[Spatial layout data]
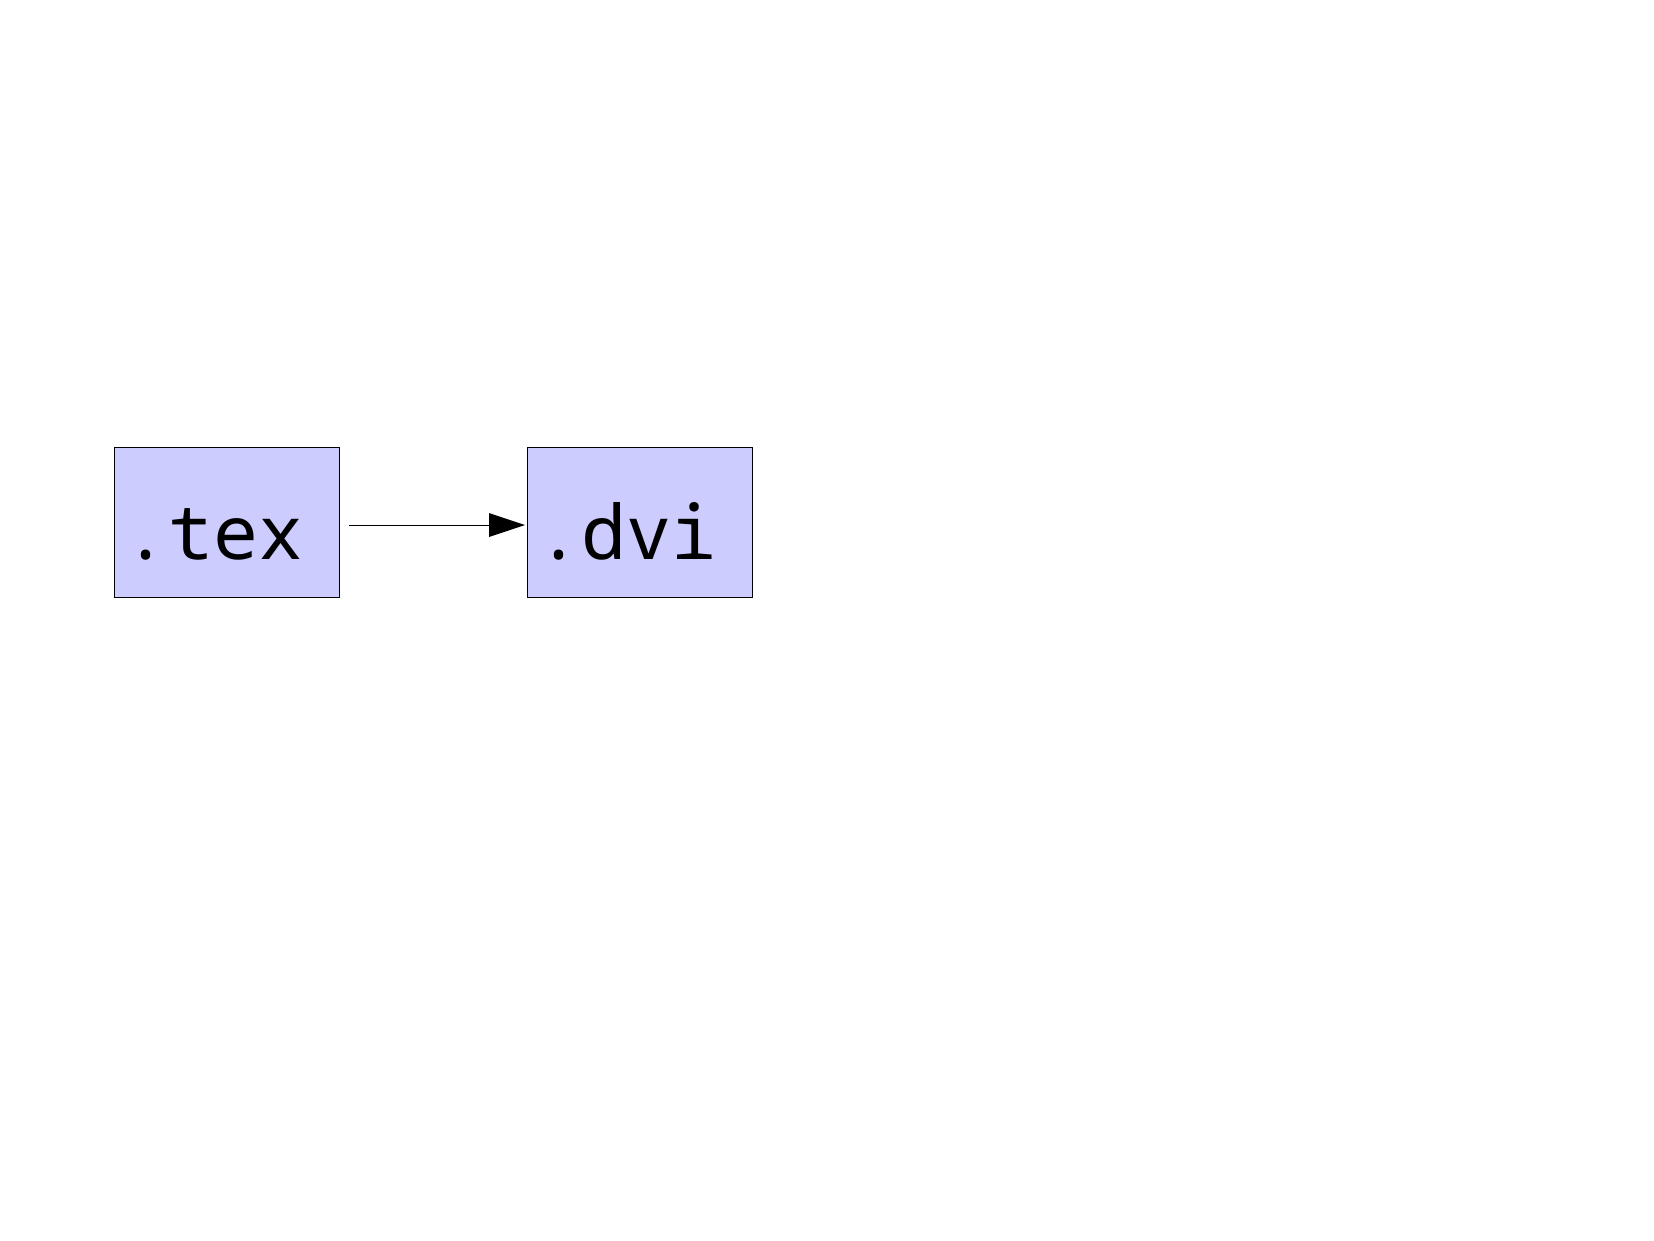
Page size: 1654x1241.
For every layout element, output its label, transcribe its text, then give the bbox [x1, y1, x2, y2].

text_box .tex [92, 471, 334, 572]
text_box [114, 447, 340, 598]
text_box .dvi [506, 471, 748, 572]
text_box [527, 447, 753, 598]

---

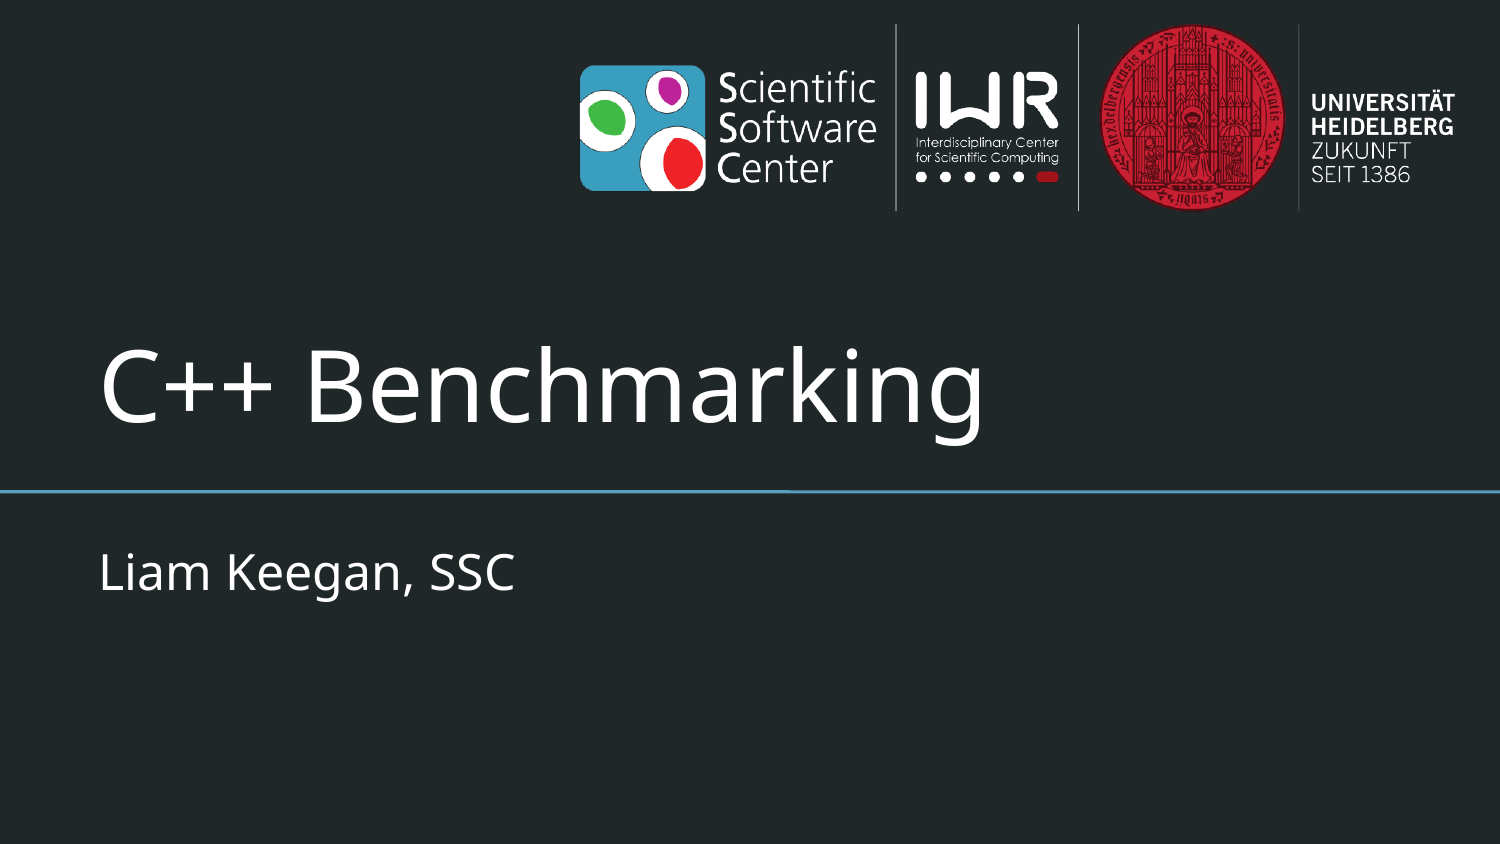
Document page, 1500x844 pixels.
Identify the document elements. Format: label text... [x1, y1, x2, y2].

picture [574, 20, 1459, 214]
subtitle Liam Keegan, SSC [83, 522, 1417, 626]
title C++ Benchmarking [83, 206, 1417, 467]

...

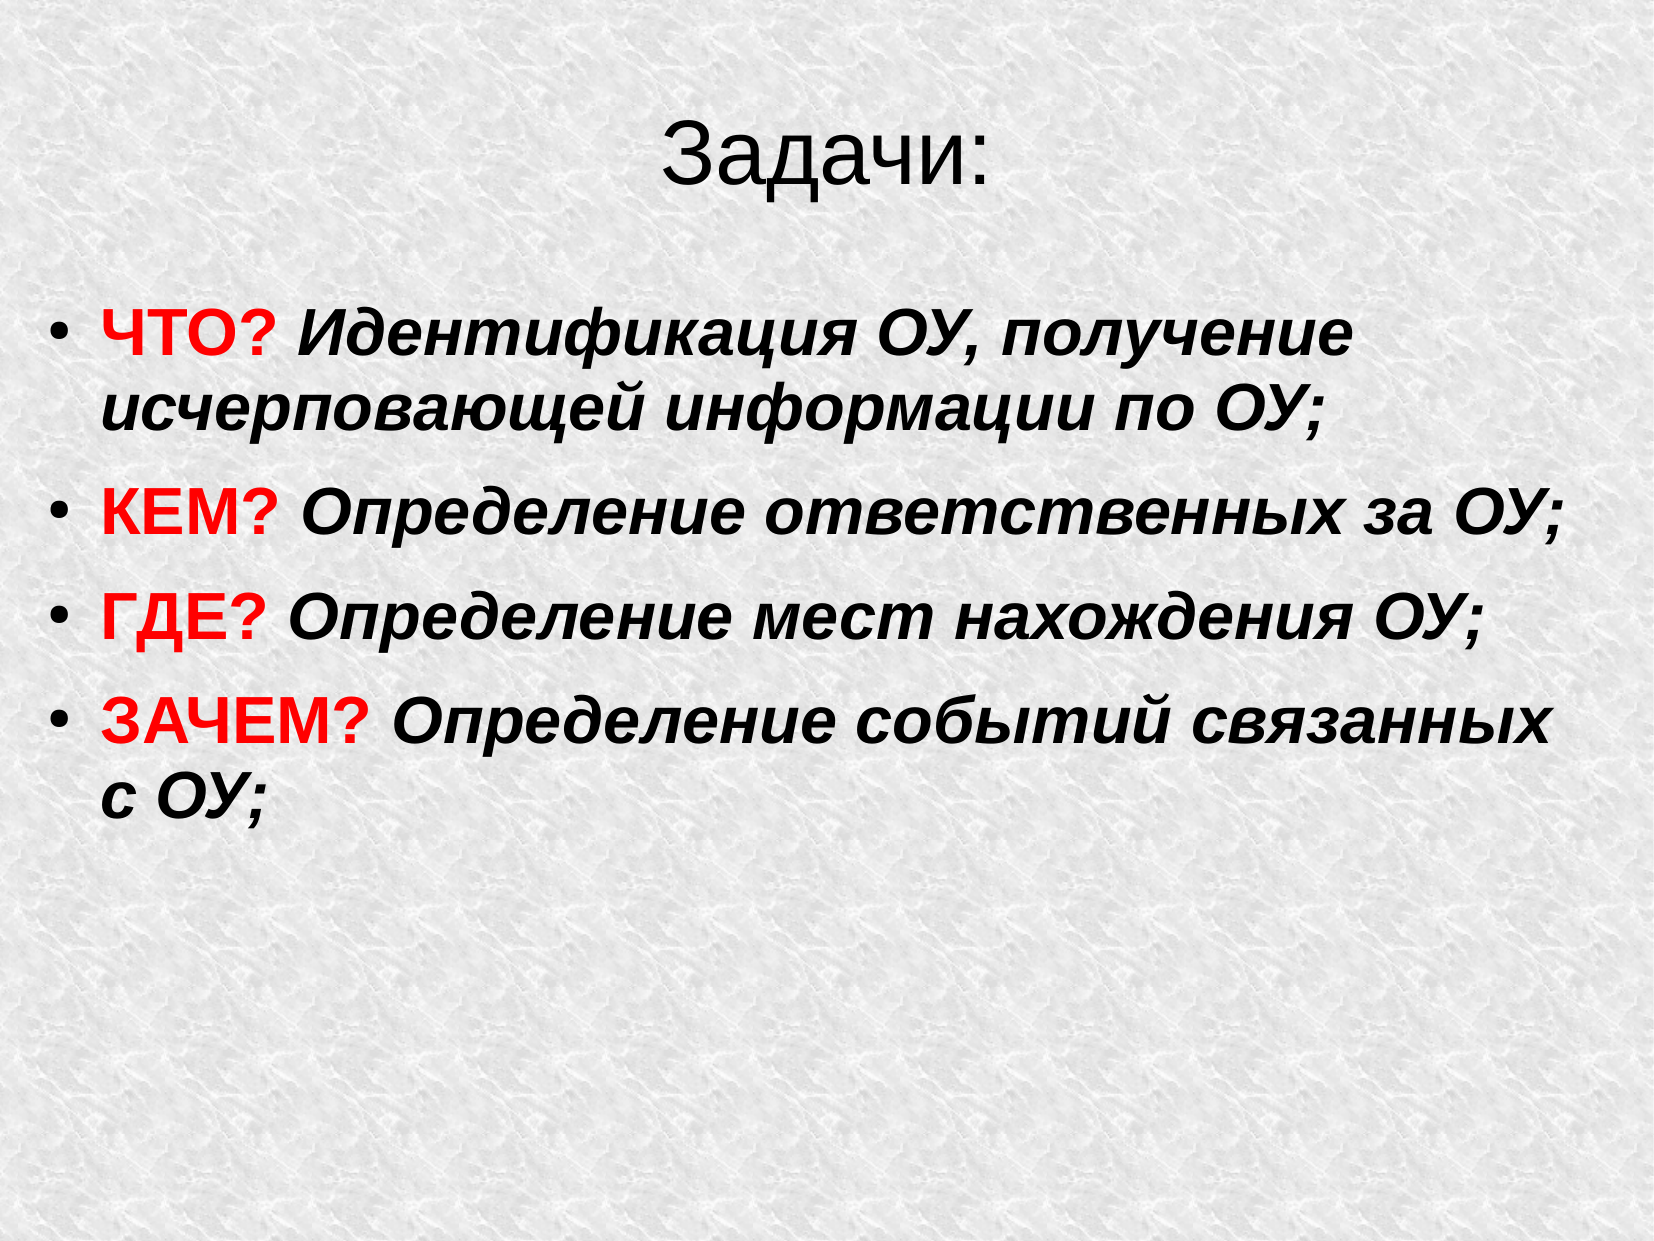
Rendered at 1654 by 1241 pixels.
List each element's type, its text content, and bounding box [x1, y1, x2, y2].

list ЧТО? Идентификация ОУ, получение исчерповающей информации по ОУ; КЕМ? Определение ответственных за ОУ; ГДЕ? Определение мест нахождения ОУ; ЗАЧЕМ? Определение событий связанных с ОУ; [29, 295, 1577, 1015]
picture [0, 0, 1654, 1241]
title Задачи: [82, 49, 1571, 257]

EXERCISE INSTRUCTIONS:
How many lines of the records contain the string "pixels", matching case? Reply with the number alone.

TASK RESULT:
2